Custom cells and reading cells from STL

HemoCell provides different cell types to be used in the simulations. Most commonly, the red blood cells (RBCs) and platelets (PLTs) are used, often together in the same simulation. However, for different use-cases, we support changing the shapes and properties of these cells and even provide support for directly loading in cell geometries from STL files.

Details on the various configuration settings can be found here: configuration.

Specifying cell types

Usually cells are generated mathematically, i.e. the vertex locations and the resulting triangulation are gathered from describing equations. In these cases, the equations describe the shape of the resulting cells, allowing for RBCs by RBC_FROM_SPHERE, platelets by ELLIPSOID_FROM_SPHERE, and WBCs by WBC_SPHERE. These are then combined with a desired material model using the hemocell.addCellType<M>(name, S) with M a material model and S the desired shape. For instance, typical RBCs are specified as

hemocell.addCellType<RbcHighOrderModel>("RBC", RBC_FROM_SPHERE);

Reading cells from STL

Alternatively, cells can be loaded from STL directly. In that case, we change the desired shape argument S to MESH_FROM_STL indicating that we want to read the shape from an STL file. The path to this file should be given in the corresponding CELL.xml file, where CELL is to be replaced with the used string identifier for the cell type. The path should be provided in the <hemocell><MaterialModel><StlFile> tag of the configuration file.

Note

The specification of a custom shape can still be combined with typical material models, however, care has to be taken that this combination still makes sense physically. For more advanced use-cases, one might consider to implement a correpsonding material model as well.

Note

The current STL reader only supports STL files written in ASCII format. Most software migth nowadays write STL using a binary format by default, so care should be taken to provide the STL file in ASCII format.

Cell shapes example

The example in examples/cell_shapes presents a small overview of different type of cell types embedded in a small cubic domain, where the main file, examples/cell_shapes/cell_shapes.cpp illustrates the initialisation of each cell.

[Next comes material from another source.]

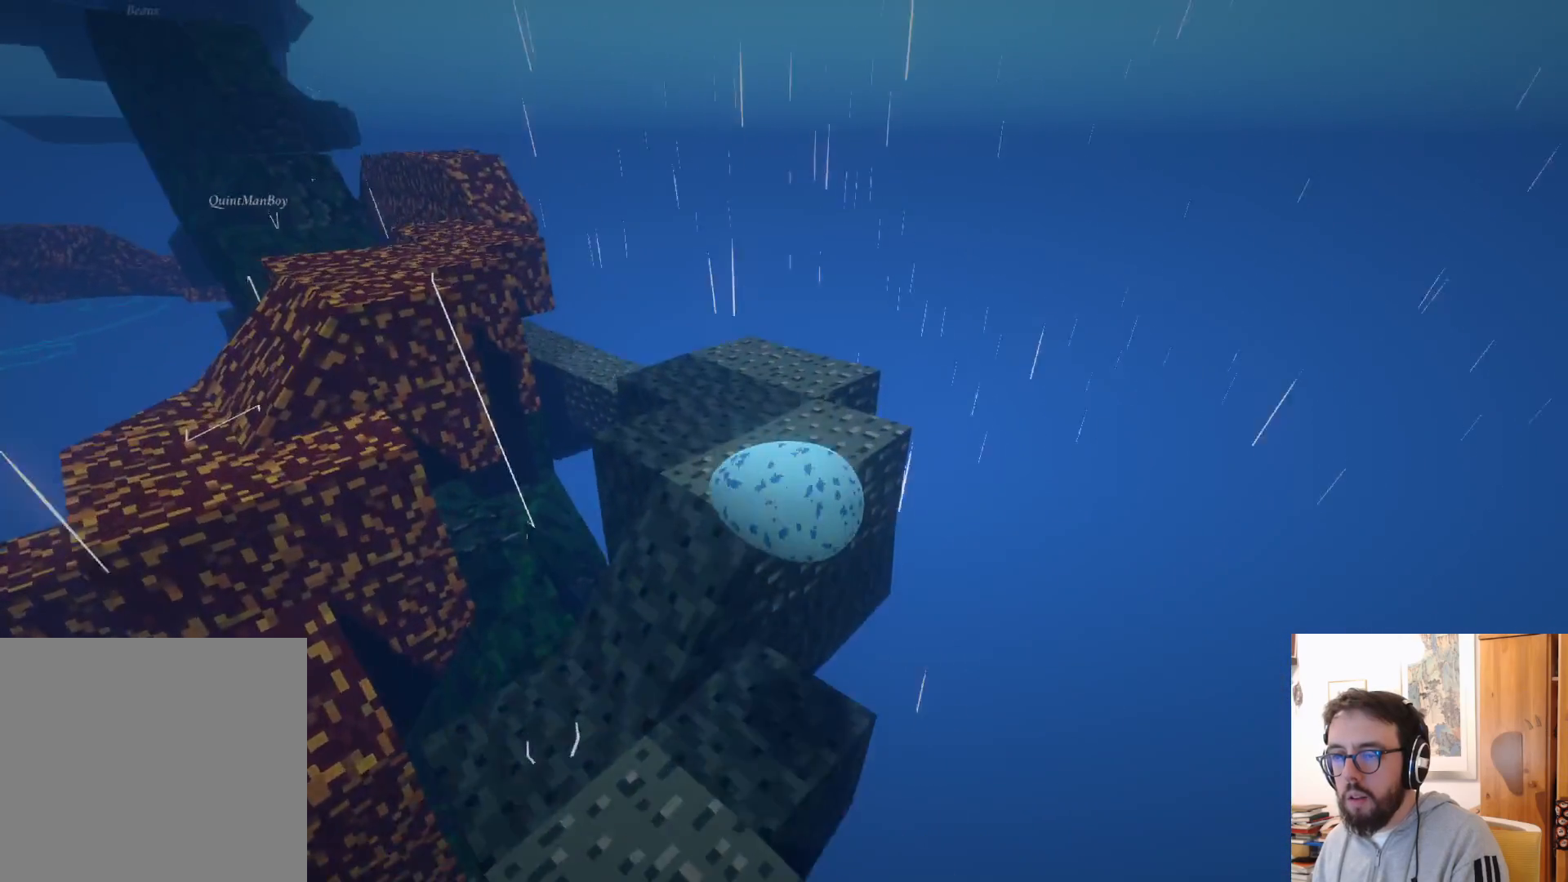
{"dt_ms": 500, "buttons": [], "left_stick": "left", "right_stick": "left", "events": [[50, "left_stick", "left"], [134, "A", "up"], [317, "right_stick", "left"]]}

We consider four different cell types:

  • Standard, healthy red blood cells

    hemocell.addCellType<RbcHighOrderModel>("RBC_HO", RBC_FROM_SPHERE);
    
  • Platelets using different levels of mesh refinement. The refinement level has been specific in PLT.xml using the <hemocell><materialModel><minNumTriangles> configuration parameter.

    hemocell.addCellType<PltSimpleModel>("PLT", ELLIPSOID_FROM_SPHERE);
    hemocell.addCellType<PltSimpleModel>("PLT_HO", ELLIPSOID_FROM_SPHERE);
    
  • White blood (spherical) cells

    hemocell.addCellType<WbcHighOrderModel>("WBC_HO", WBC_SPHERE);
    
  • Deformed red blood cells, read from STL. These load the geometry of the RBC directly from STL representing late-stage Malaria invested RBC models.

    hemocell.addCellType<WbcHighOrderModel>("RBC_FROM_STL", MESH_FROM_STL);
    
Different cell shapes.

Illustration of different cell types supported in HemoCell. The yellow cells represent two platelets with a different number of minimum triangles used. The left discretisation uses less triangles, resulting in a less accurate but more performant surface representation. The white sphere corresponds to the white blood cell. The red cell to a healthy, “standard” shaped red blood cell. The orange cell corresponds to a cell geometry directly loaded through STL, representing a red blood cell to model a late-stage Malaria invested red blood cell.